● **What is required**
Reproduce the data below word for word, leaving the pictures out of your answer.

● **Recorded data**
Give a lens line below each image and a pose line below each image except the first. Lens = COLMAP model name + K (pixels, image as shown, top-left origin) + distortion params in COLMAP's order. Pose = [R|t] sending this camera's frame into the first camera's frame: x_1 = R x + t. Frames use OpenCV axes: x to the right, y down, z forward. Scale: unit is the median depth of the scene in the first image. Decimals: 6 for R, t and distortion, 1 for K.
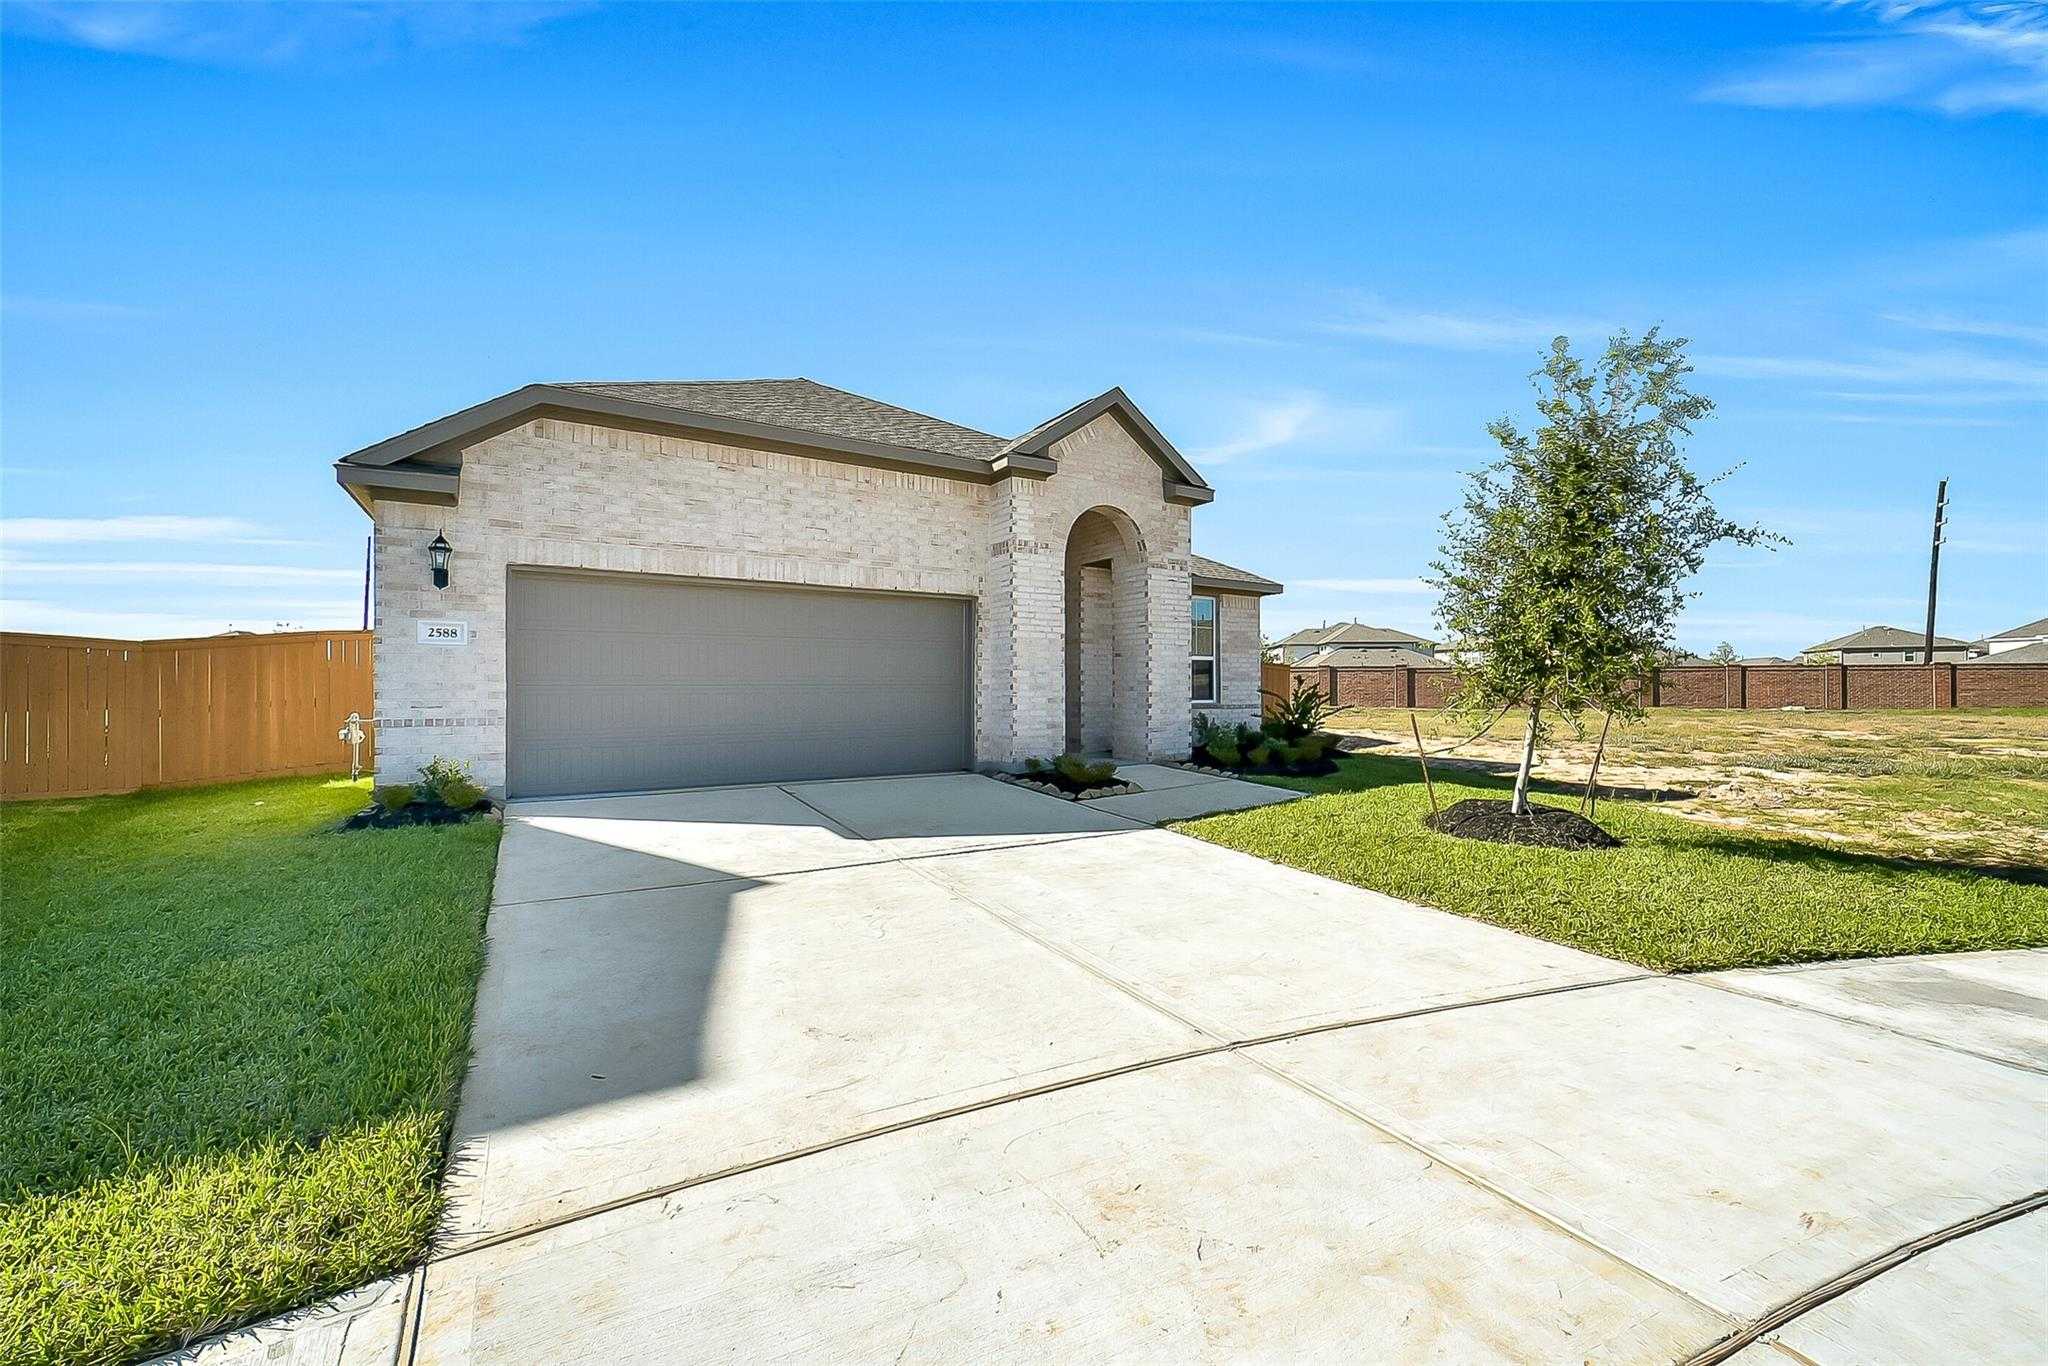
lens RADIAL K [[806.6, 0, 1019.3], [0, 806.6, 687.9], [0, 0, 1]] dist [-0.038919, 0.008051]
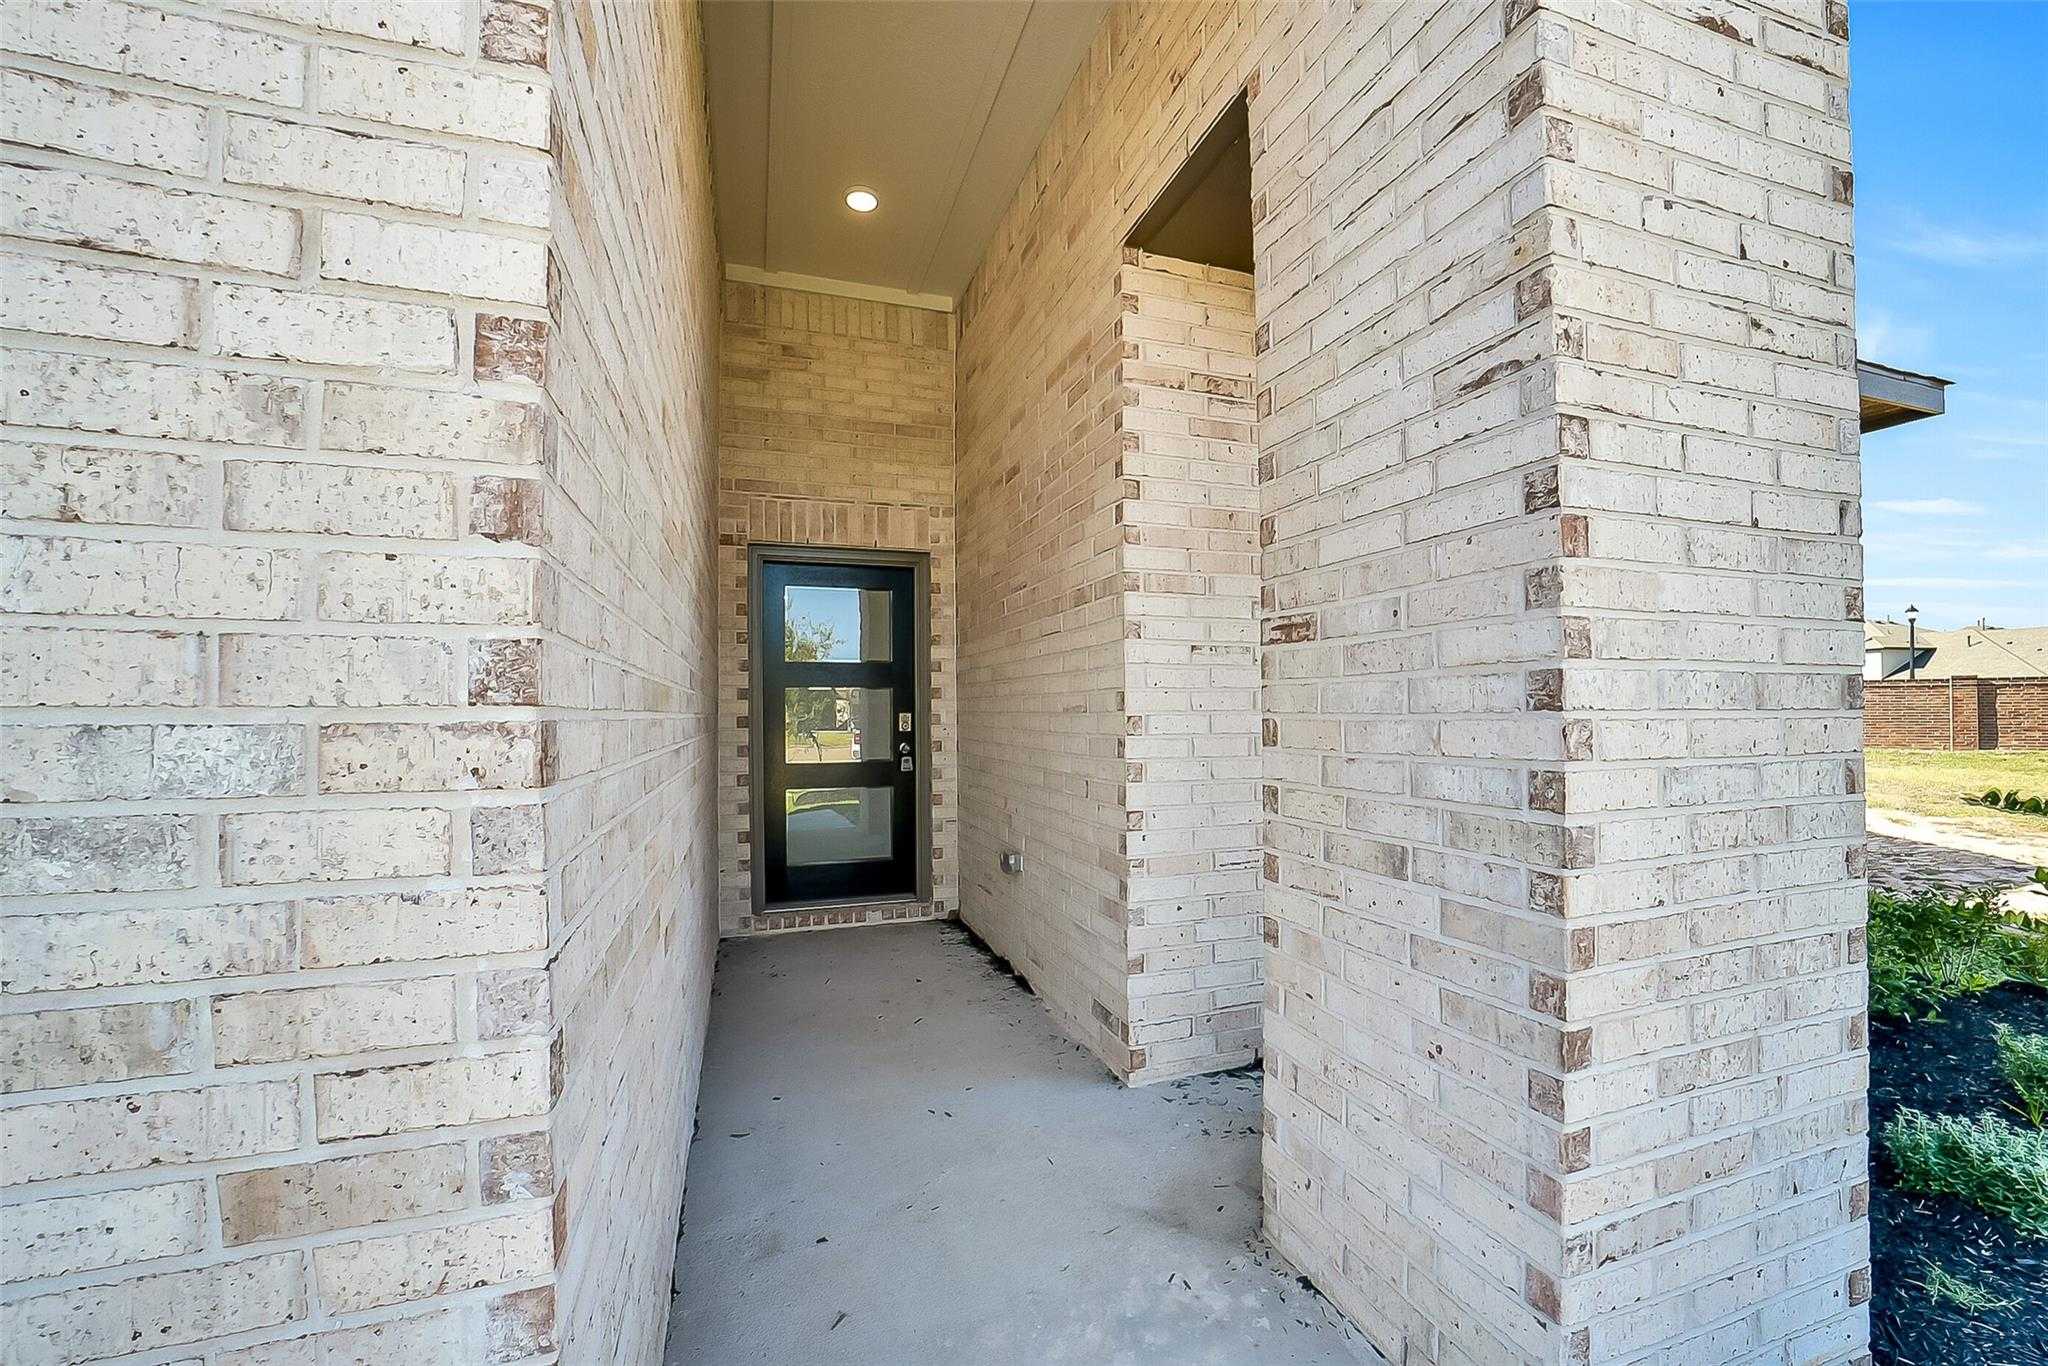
lens RADIAL K [[806.6, 0, 1019.3], [0, 806.6, 687.9], [0, 0, 1]] dist [-0.038919, 0.008051]
pose [[0.971589, -0.009360, -0.236488, 0.099732], [0.004255, 0.999747, -0.022089, -0.024261], [0.236635, 0.020455, 0.971383, 0.777988]]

● **Result**
Give a lens line below each image and a pose line below each image except the first. Lens = COLMAP model name + K (pixels, image as shown, top-left origin) + distortion params in COLMAP's order. Pose = [R|t] sending this camera's frame into the first camera's frame: x_1 = R x + t. Frames use OpenCV axes: x to the right, y down, z forward. Scale: unit is the median depth of the scene in the first image. Decimals: 6 for R, t and distortion, 1 for K.
lens RADIAL K [[806.6, 0, 1019.3], [0, 806.6, 687.9], [0, 0, 1]] dist [-0.038919, 0.008051]
lens RADIAL K [[806.6, 0, 1019.3], [0, 806.6, 687.9], [0, 0, 1]] dist [-0.038919, 0.008051]
pose [[0.971589, -0.009360, -0.236488, 0.099732], [0.004255, 0.999747, -0.022089, -0.024261], [0.236635, 0.020455, 0.971383, 0.777988]]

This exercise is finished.